Location
- 2900 Barberry Avenue Columbia, Missouri United States
- 38°57′37″N 92°20′51″W﻿ / ﻿38.9603°N 92.3476°W

Information
- Type: Private
- Established: 2002
- Head of school: Preston Jones
- Faculty: 26
- Grades: K to 12
- Enrollment: 117 (2022)
- Colors: Navy blue and maroon
- Mascot: Cornelius the Warrior
- Website: www.heritageacademyofcolumbia.com

= Heritage Academy (Columbia, Missouri) =

Heritage Academy is a private, co-educational Christian school in Columbia, Missouri, USA, which employs the University-Model approach to education and is certified by the National Association of University-Model Schools (NAUMS). This approach seeks to combine the strengths of the home with professional instruction. It also provides a larger community for homeschooled students that would be unavailable to them a purely homeschooling environment. Students at Heritage Academy attend classes on campus from one to three days each week. On the other days, they complete assignments under the supervision of a parent or parents.

==History==
In 1999, members of a home-schooling co-operative called Grace Cottage gathered to discuss the need for a Christian school focused on "parent based education". Heritage Academy was soon formed to fulfill this need and, in fall 2002, the school began serving twelve families and 22 students. The name of the school was chosen by the founding families "to express the desire of parents to pass down a godly heritage to their children". Heritage received certification from NAUMS in 2005 and accreditation status with COGNIA in June 2021. The school was housed in Calvary Baptist Church on Ridgeway Avenue in Columbia until it moved to its current location in 2019.

==Organization==
Heritage Academy is a K–12 school with a fall 2010 enrollment of 115. Students are grouped into three levels: primary (K–2), elementary (3–6) and secondary (7–12).

===Administration===
The current head of school is Preston Jones.

===Faculty===
During the 2021–2022 school year, Heritage Academy employed 26 faculty members, of whom 38% held advanced degrees.

==Academics==
===Student body===
Heritage Academy had a 2021-2022 enrollment of 117. This consisted of 29 athlete-only students, four enrichment-only students, 44 secondary students, 17 elementary students and 23 primary students.

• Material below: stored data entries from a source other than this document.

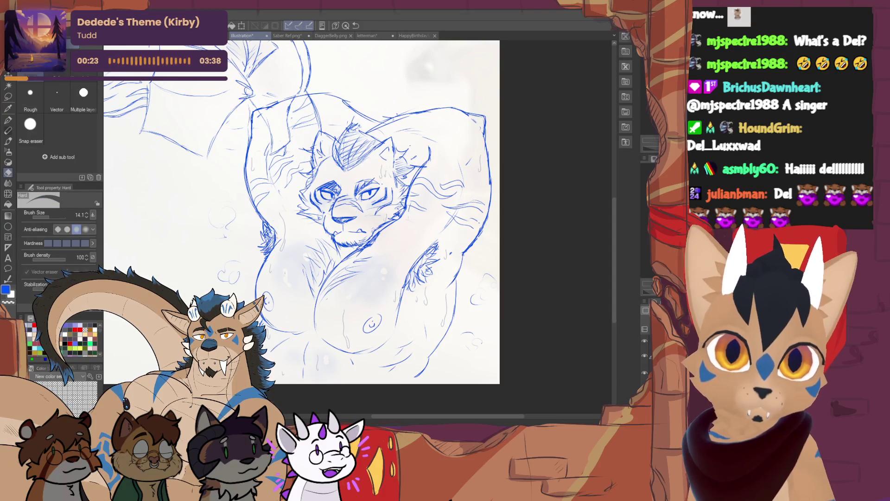
key(p)
key(e)
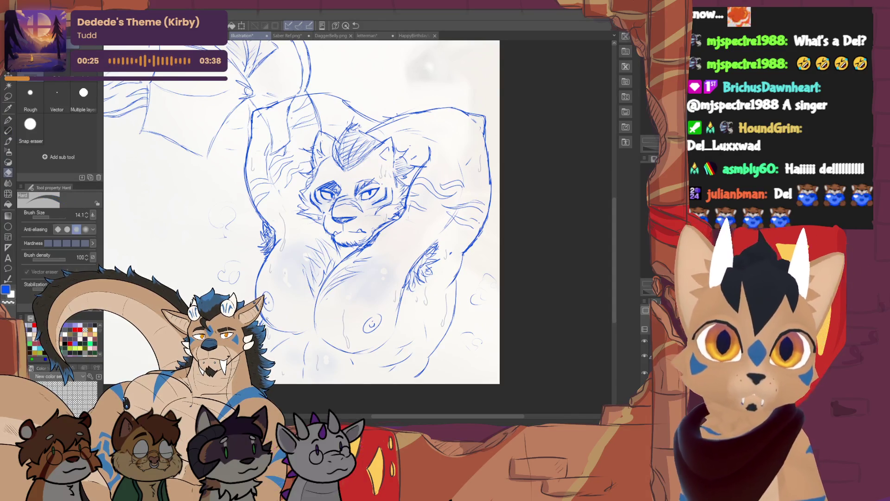
key(p)
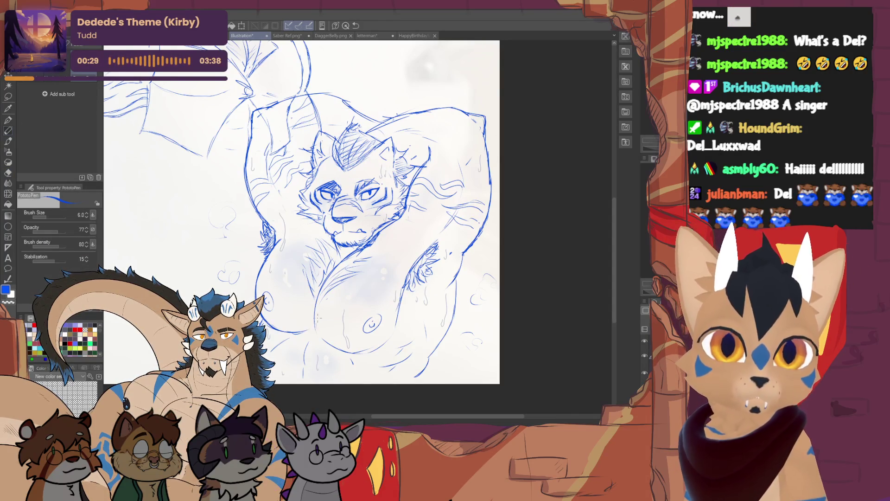
key(e)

The total student population in 2021-2022 was up from 108 in 2020-2021 and 92 in 2019–2020.

===Curriculum===
The primary and elementary curricula are a mixture of Bob Jones University, A Becka and unique contributions from the teacher. Secondary teachers have greater freedom to design a syllabus as they prefer, though Heritage does abide by NAUMS standards.

==Athletics==
===Offerings===
Athletic opportunities are provided for both boys and girls. Typically, fall sports consist of boys' soccer and girls' volleyball. Boys' basketball is offered in the winter and girls' soccer in the spring.

In the past, Heritage has sponsored boys' baseball and girls' basketball, but these are no longer offered.

===Eligibility===
Participation on a Heritage team is generally open to any 7th-12th grader at Heritage and homeschooled students who meet the eligibility requirements. To remain in good standing with an athletic team, participants must maintain a minimum of 70% in each class in which they are currently enrolled at Heritage, home or any other institution.

===Structure===
Though the competition levels of teams offered vary by year, Heritage has sponsored varsity, junior varsity and junior high teams in the past. While the varsity teams have a competitive focus, the lower teams "focus more on skill and team development".

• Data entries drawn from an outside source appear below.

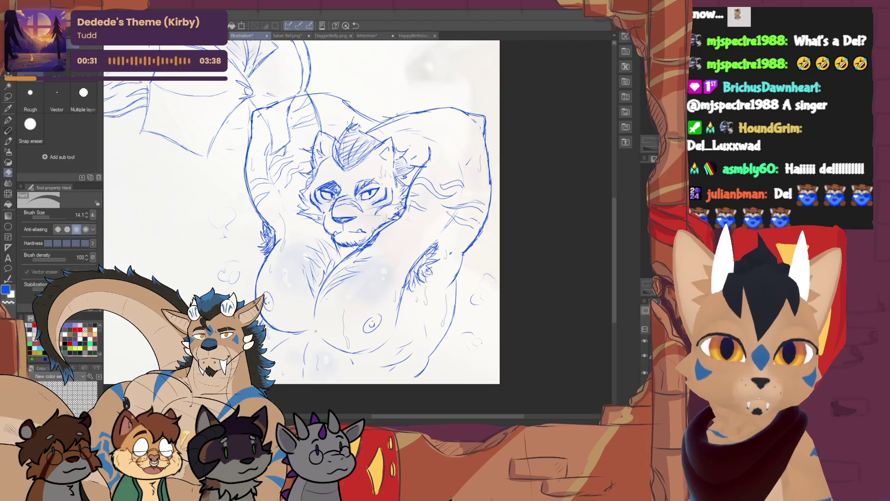
key(p)
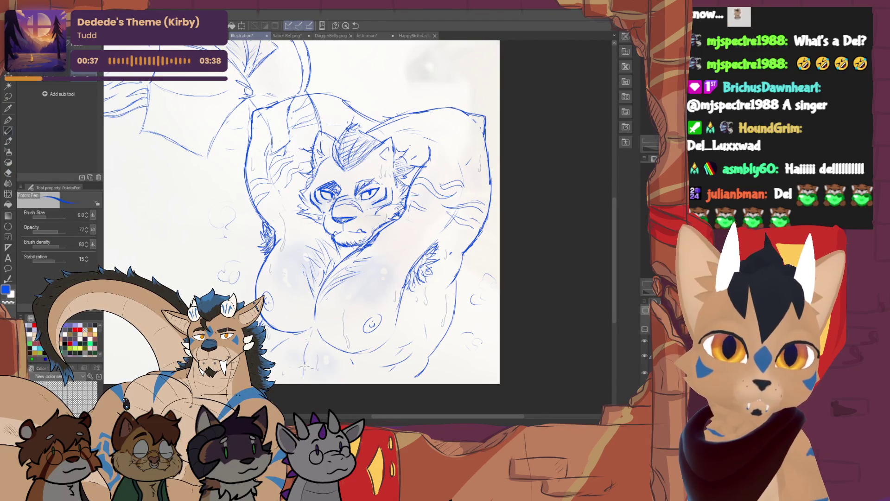
key(e)
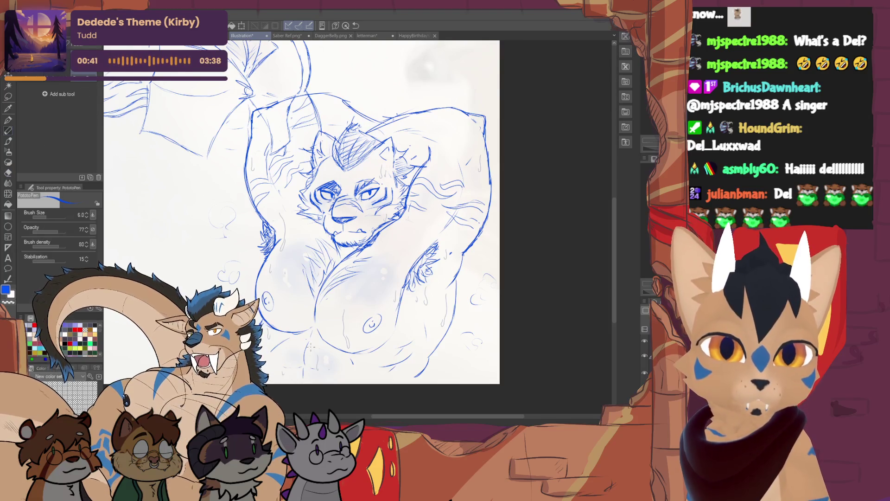
key(p)
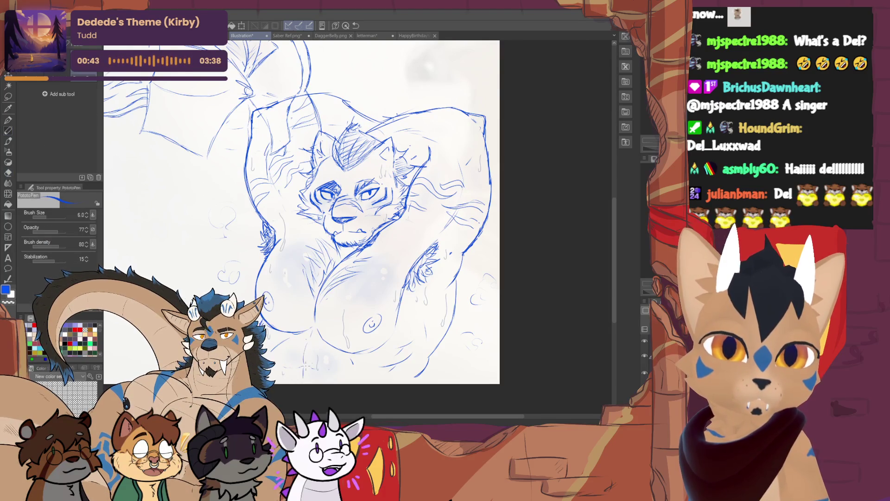
Step: Refine the blue linework on the tiger's chest, alternating erasing and redrawing
drag(315, 330, 281, 300)
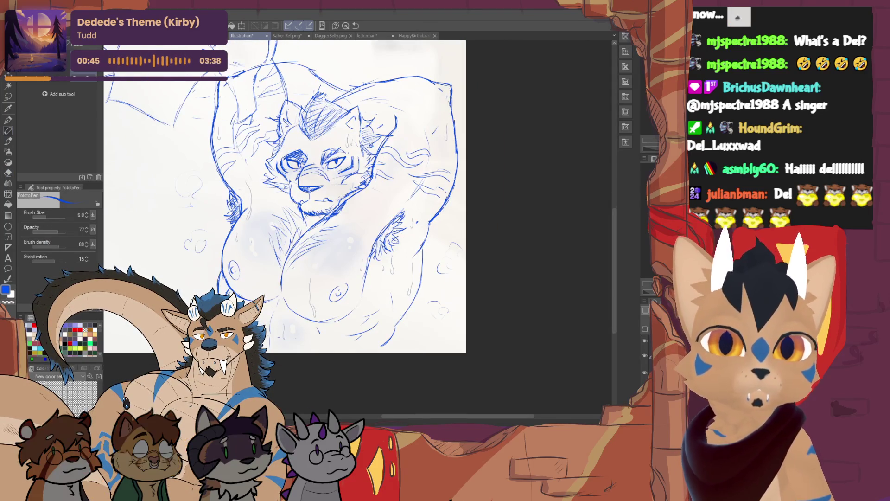
key(e)
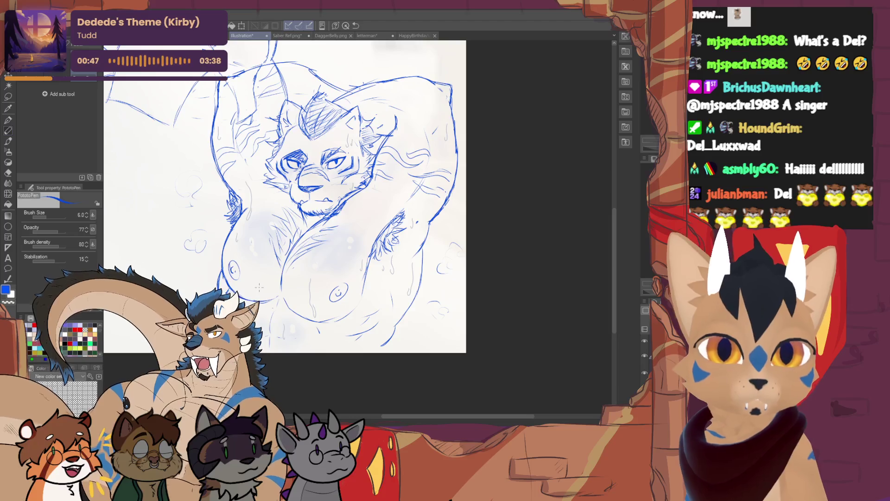
key(p)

The school's mascot is the Warrior and its colors are navy blue and maroon. The school's athletic director since January 2020 is Ricky Nix. The teams mainly compete against local private schools which are comparable in size and religious affiliation, including Christian Fellowship School in Columbia, Lighthouse Preparatory Academy in Jefferson City and North County Christian School in Florissant.

Home soccer games are generally held at Cosmo Park in Columbia.

==Location==
Heritage Academy is co-located with Higher Ground Church at 2900 Barberry Avenue, Columbia, MO 65202, although the school itself has no denominational affiliation.